• **CONSIGNE 1**
Reprenez en tableau Markdown, avec les colonnes Num et Contenu, les lignes de données en commençant par celle qui contient « red square: moved 2 px left, 1 px down » et en terminant par celle qui contient « yellow square at », toutes deux incluses, sans les lignes vides. Laissez de côté les images.

• **TEXTE CHOISI**
----

FABIAN GASTELLIER ET LES INOUBLIéS
Fabian Gastellier directrice des « Editions Notes de Nuit » (Paris) a créé la collection « Le passé immédiat » pour rendre leur parole à ceux que la Shoah a effacés du monde à travers les documents qu’ils ont laissés. Deux livres majeurs ont déjà été publiés : « Fuir » de Klara Kiss et « Cadavres en surisis » (témoignage sur le camp de Westerbork). L’éditrice par ces témoignages veut faire éprouver le poids oppressant de l’infamie. Elle reprend à son compte la question émise par Sepulveda : « Qu’est-ce que je peux faire, moi, pour que cela ne se reproduise pas ? ».
Les livres publiés y répondent. Chaque victime s’accroche la parole comme unique conjuration contre l’oubli afin de répondre à l’injonction du poète Guimaraes Rosa écrivit
« raconter c’est résister » et de démentir ce quelqu’un avait écrit à la porte d’un couteau sur le mur d’un camp : « J’étais ici et personne ne racontera mon histoire. ». Dès lors Fabian Gastellier fait siens les mots de Celan :
« …un œil siffla comme une comète vers/ de l’étroit/ il trouva à dire l’arrachement de l’aveugle». (Celan)

----

• **LIGNES DE DONNÉES**
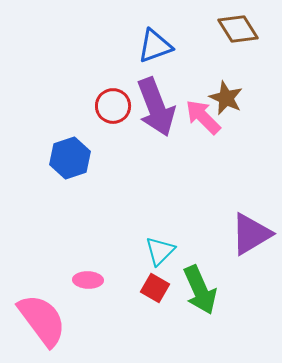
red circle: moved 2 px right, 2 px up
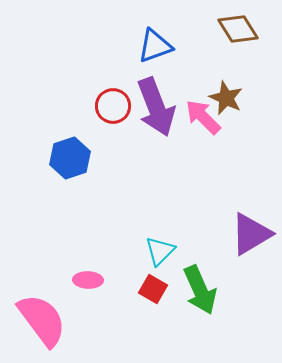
red square: moved 2 px left, 1 px down
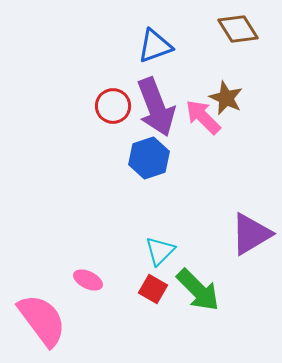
blue hexagon: moved 79 px right
pink ellipse: rotated 24 degrees clockwise
green arrow: moved 2 px left; rotated 21 degrees counterclockwise
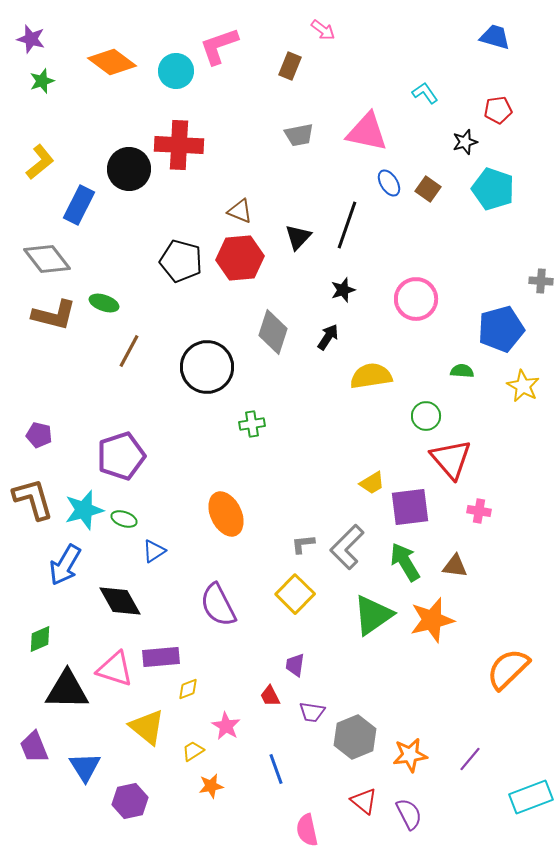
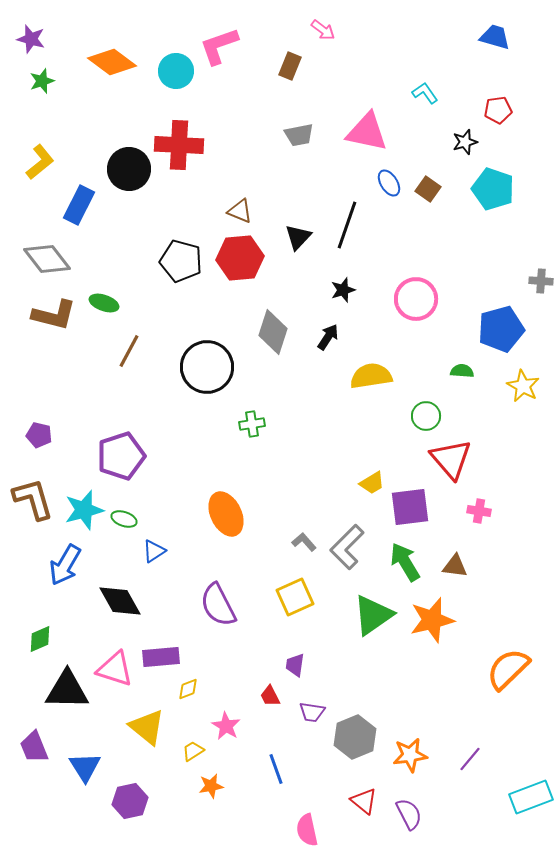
gray L-shape at (303, 544): moved 1 px right, 2 px up; rotated 55 degrees clockwise
yellow square at (295, 594): moved 3 px down; rotated 21 degrees clockwise
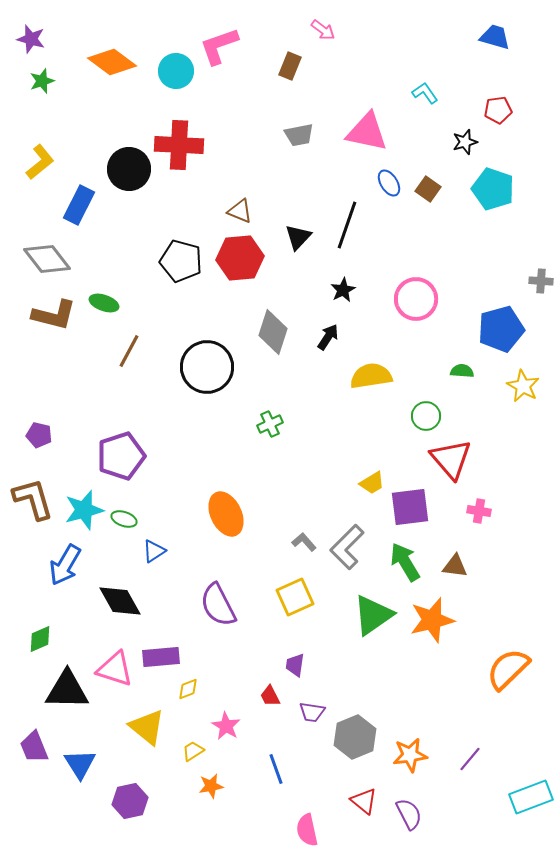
black star at (343, 290): rotated 10 degrees counterclockwise
green cross at (252, 424): moved 18 px right; rotated 15 degrees counterclockwise
blue triangle at (85, 767): moved 5 px left, 3 px up
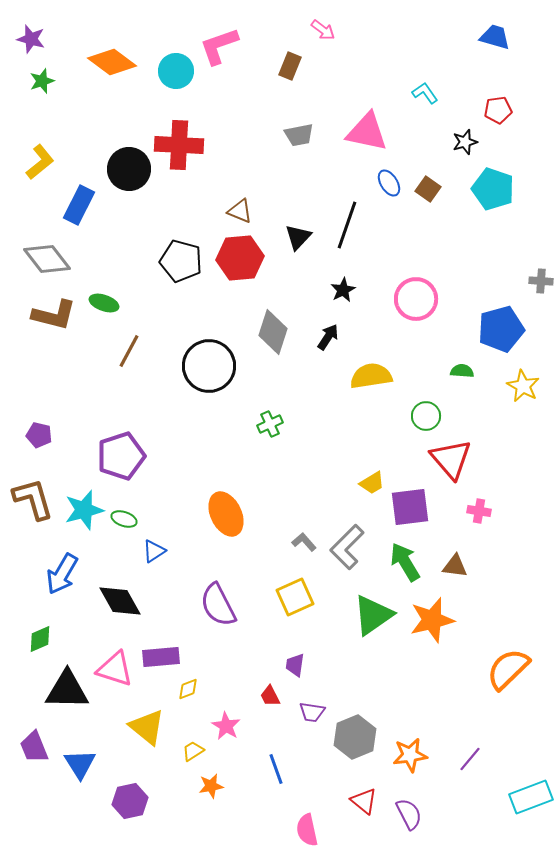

----

• **CONSIGNE 2**
Prolongez le texte sur la collection « Le passé immédiat » à partir de l'endroit où il s'arrête.

• **RÉPONSE 1**
| Num | Contenu |
|---|---|
| 1 | red square: moved 2 px left, 1 px down |
| 2 | blue hexagon: moved 79 px right |
| 3 | pink ellipse: rotated 24 degrees clockwise |
| 4 | green arrow: moved 2 px left; rotated 21 degrees counterclockwise |
| 5 | gray L-shape at (303, 544): moved 1 px right, 2 px up; rotated 55 degrees clockwise |
| 6 | yellow square at (295, 594): moved 3 px down; rotated 21 degrees clockwise |

• **RÉPONSE 2**
Par ses publications come par ailleurs ses écrit (l’éditrice est aussi auteure) faire plonger dans des mots sui deviennent une fantastique ouverture. Elle donne voix à creux que Celan nomme « die Unfergesenen . Ces mots sont traduits par Martine Broda par « les inoubliés » même si leur allemand se traduit mal....
L’allemand est comme l’hébreu : intraduisible - mais non incompréhensible. Pensons par exemple aux mots de Celan qui entrent en nous et nous projettent dans un vertige :
« L’écluse.
Sur tout ce deuil
qui est le tien :
pas le deuxième ciel
Auprès
de mille idoles
j’ai perdu le mot qui me cherchait
Kaddish
A travers l’écluse j’ai dû passé
Pour sauver le mot,
le replonger au flot salé
Le sortir, le faire franchir :
Yzkor ».
Au nom de quoi et de qui se retrouve la pensée juive du passage, du Schibboleth que Fabia Gastellier remet à jour.
L’éditrice - heureusement - n’a pas vécu l’expérience de la Shoah, étant de la deuxième génération d’après. Mais elle sait que son silence assourdissant nous suit. Très tôt elle savait qu’on lui mentait.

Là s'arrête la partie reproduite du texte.